Putting engineered AAVs to the test

Two promising members of the MyoAAV family, MyoAAV 1A and MyoAAV 2A, showed interesting, species-specific characteristics as delivery vectors for gene editing and gene therapies. Specifically, MyoAAV 2A proved highly potent at delivering genetic material into the muscles of mice. The top primate capsid variants also proved highly potent in mice, suggesting they are good candidates for therapeutic development.

In a test of MyoAAV 2A's gene-delivery abilities, the researchers compared it to AAV9, a capsid currently used in gene replacement trials for DMD. They injected MyoAAV 2A and AAV9 equipped with a microdystrophin transgene, which has been shown to improve outcomes in dystrophic mice, into a DBA/2J-mdx mouse model of DMD using a low dose (2E+13 vg/kg) of each AAV. The MyoAAV 2A-injected animals demonstrated greater and more widespread expression of microdystrophin in multiple muscle groups compared to AAV9-injected animals.

One characteristic that all of the top-performing MyoAAV capsids had in common was that they contained a common arginine-glycine-aspartic acid (RGD) motif.
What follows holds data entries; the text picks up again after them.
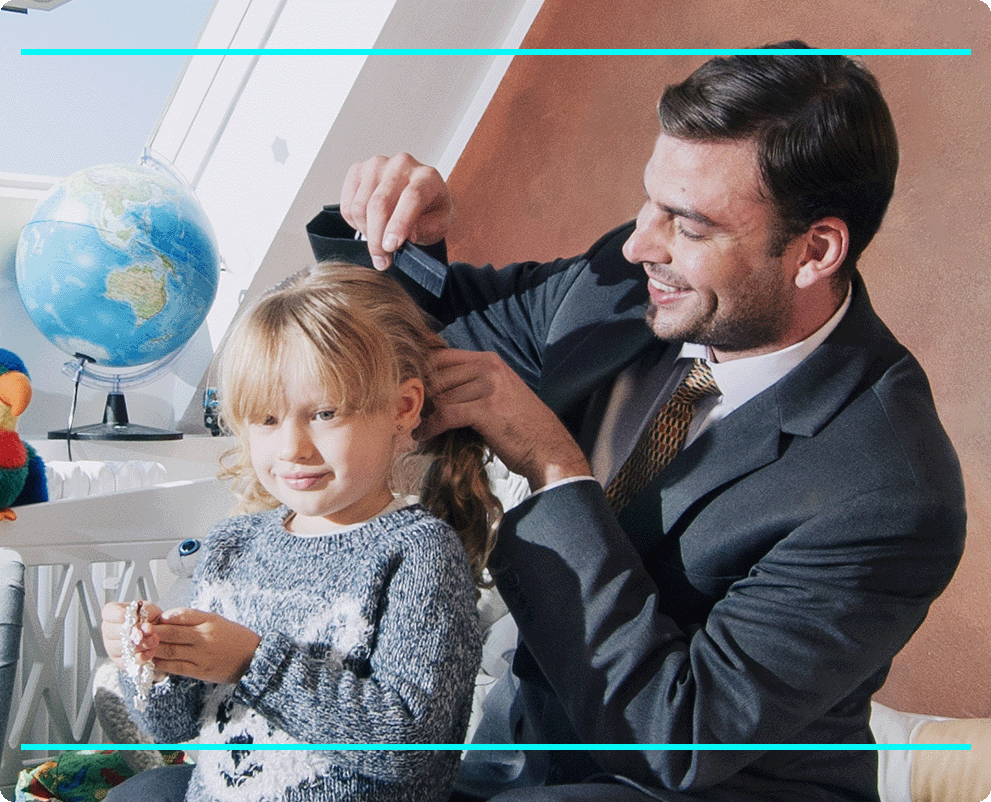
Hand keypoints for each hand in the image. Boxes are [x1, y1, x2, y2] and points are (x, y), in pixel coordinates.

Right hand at [102, 601, 164, 679]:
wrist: (157, 631)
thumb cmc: (149, 617)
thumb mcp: (150, 610)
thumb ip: (147, 614)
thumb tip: (147, 627)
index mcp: (112, 613)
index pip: (109, 612)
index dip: (120, 615)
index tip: (136, 617)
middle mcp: (108, 630)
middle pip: (113, 632)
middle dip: (133, 632)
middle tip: (150, 631)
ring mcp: (111, 647)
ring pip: (121, 647)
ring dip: (140, 645)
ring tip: (154, 641)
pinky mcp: (119, 660)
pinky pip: (126, 661)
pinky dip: (140, 658)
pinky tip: (151, 652)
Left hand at [149, 608, 261, 684]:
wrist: (253, 658)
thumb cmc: (234, 637)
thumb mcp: (216, 620)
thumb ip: (192, 618)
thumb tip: (166, 618)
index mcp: (209, 621)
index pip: (179, 615)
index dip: (161, 617)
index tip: (149, 618)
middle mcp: (204, 637)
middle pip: (170, 633)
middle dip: (150, 633)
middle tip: (135, 632)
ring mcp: (201, 656)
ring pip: (169, 651)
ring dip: (151, 649)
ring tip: (139, 647)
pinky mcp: (200, 671)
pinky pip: (175, 667)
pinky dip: (160, 664)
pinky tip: (151, 662)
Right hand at [340, 153, 452, 269]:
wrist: (418, 194)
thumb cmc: (429, 210)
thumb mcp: (439, 225)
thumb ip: (427, 230)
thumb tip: (408, 236)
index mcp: (427, 177)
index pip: (411, 197)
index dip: (399, 224)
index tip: (390, 246)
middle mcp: (401, 164)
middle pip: (380, 204)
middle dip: (377, 238)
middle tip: (382, 260)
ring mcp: (377, 165)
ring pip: (360, 207)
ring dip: (366, 233)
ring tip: (379, 241)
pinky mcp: (358, 170)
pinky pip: (347, 205)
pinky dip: (354, 223)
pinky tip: (368, 226)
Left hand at [418, 348, 591, 490]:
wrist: (548, 449)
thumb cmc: (522, 427)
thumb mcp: (500, 393)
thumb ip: (472, 385)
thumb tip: (432, 390)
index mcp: (490, 361)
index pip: (442, 356)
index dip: (422, 374)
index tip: (410, 391)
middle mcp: (489, 368)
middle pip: (437, 376)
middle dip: (421, 397)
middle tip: (408, 414)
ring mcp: (488, 386)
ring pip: (440, 396)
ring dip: (423, 414)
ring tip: (414, 427)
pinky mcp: (485, 409)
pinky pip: (445, 414)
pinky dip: (430, 427)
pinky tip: (423, 436)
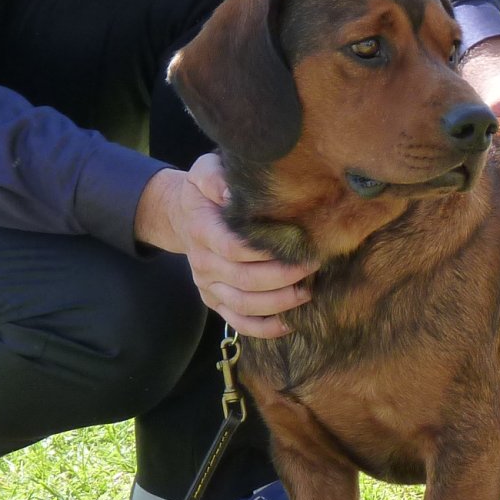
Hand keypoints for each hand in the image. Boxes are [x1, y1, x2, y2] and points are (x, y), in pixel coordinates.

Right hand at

The RGD motif is known as the minimal sequence in fibronectin that facilitates binding to its receptor. Additional analysis showed that these capsids are dependent on integrin heterodimers for transduction across species.
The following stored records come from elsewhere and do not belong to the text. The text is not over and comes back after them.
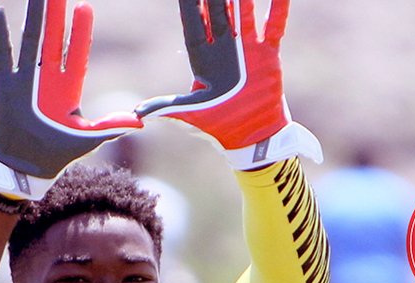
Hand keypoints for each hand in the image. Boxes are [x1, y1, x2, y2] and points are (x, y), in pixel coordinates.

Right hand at [0, 0, 142, 200]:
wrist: (23, 171)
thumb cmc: (53, 156)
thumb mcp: (85, 140)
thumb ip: (110, 128)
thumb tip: (139, 121)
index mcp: (67, 91)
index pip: (75, 55)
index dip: (80, 32)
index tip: (84, 7)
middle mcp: (46, 81)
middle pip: (53, 40)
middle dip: (57, 15)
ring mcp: (25, 82)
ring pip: (29, 41)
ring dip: (32, 17)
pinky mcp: (5, 87)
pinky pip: (1, 56)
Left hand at [137, 0, 321, 168]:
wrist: (253, 138)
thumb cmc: (220, 128)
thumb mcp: (190, 115)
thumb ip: (165, 108)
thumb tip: (137, 113)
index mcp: (203, 60)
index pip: (193, 25)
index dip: (189, 6)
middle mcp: (224, 51)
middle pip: (216, 14)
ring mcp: (247, 51)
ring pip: (243, 14)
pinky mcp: (268, 56)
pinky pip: (273, 27)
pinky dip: (277, 9)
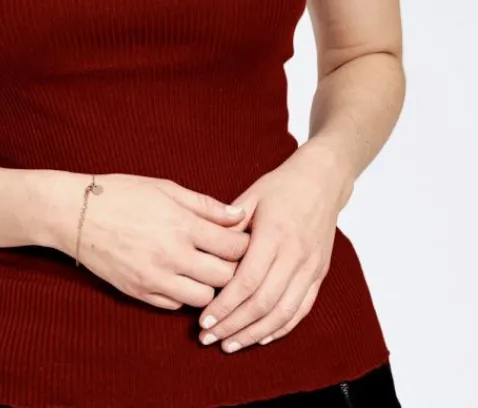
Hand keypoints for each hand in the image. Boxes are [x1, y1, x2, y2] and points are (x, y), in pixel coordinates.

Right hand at [48, 172, 251, 309]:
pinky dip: (183, 295)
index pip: (234, 247)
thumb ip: (205, 205)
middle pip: (225, 277)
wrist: (76, 213)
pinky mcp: (139, 293)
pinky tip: (179, 277)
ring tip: (203, 270)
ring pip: (204, 299)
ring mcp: (155, 278)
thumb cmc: (122, 193)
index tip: (244, 240)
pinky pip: (175, 306)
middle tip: (228, 258)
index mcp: (182, 224)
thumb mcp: (166, 187)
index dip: (245, 244)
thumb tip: (239, 216)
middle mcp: (172, 255)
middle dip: (232, 268)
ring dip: (209, 286)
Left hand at [197, 143, 352, 352]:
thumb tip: (204, 248)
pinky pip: (301, 309)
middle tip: (208, 338)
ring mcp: (311, 267)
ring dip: (254, 333)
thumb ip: (229, 224)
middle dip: (233, 325)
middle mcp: (295, 254)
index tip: (203, 319)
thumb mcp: (251, 196)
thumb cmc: (281, 186)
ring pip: (283, 312)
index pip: (247, 280)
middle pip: (263, 302)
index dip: (224, 305)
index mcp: (274, 233)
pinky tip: (259, 337)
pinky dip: (280, 328)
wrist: (322, 181)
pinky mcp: (319, 274)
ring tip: (229, 344)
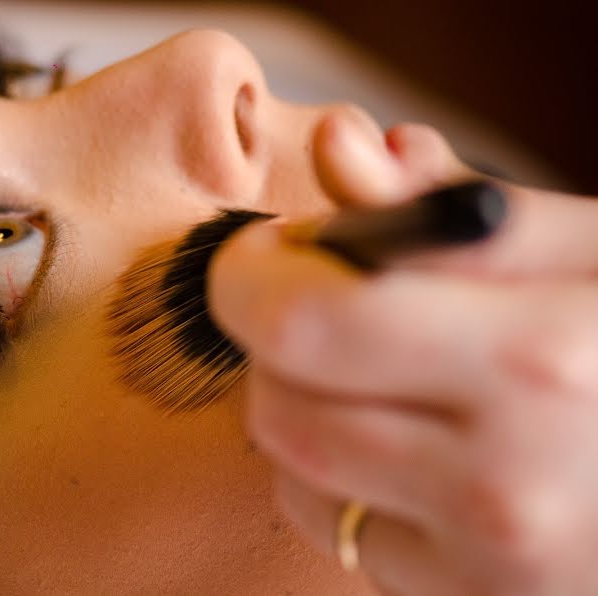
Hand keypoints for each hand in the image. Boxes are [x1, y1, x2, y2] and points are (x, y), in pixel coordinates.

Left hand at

The results of the study represent the culmination of 10 years of work by Tabebordbar, for whom the quest for better gene therapies for genetic muscle disease is personal. When Tabebordbar was a teenager, his father was struck with a rare genetic muscle disease that caused him to rely on a wheelchair.

"I watched my dad get worse and worse each day. It was a huge challenge to do things together as a family -- genetic disease is a burden on not only patients but families," said Tabebordbar. "I thought, 'This is very unfair to patients, and there's got to be a way to fix this.' That's been my motivation during the 10 years that I've been working in the field of gene therapy."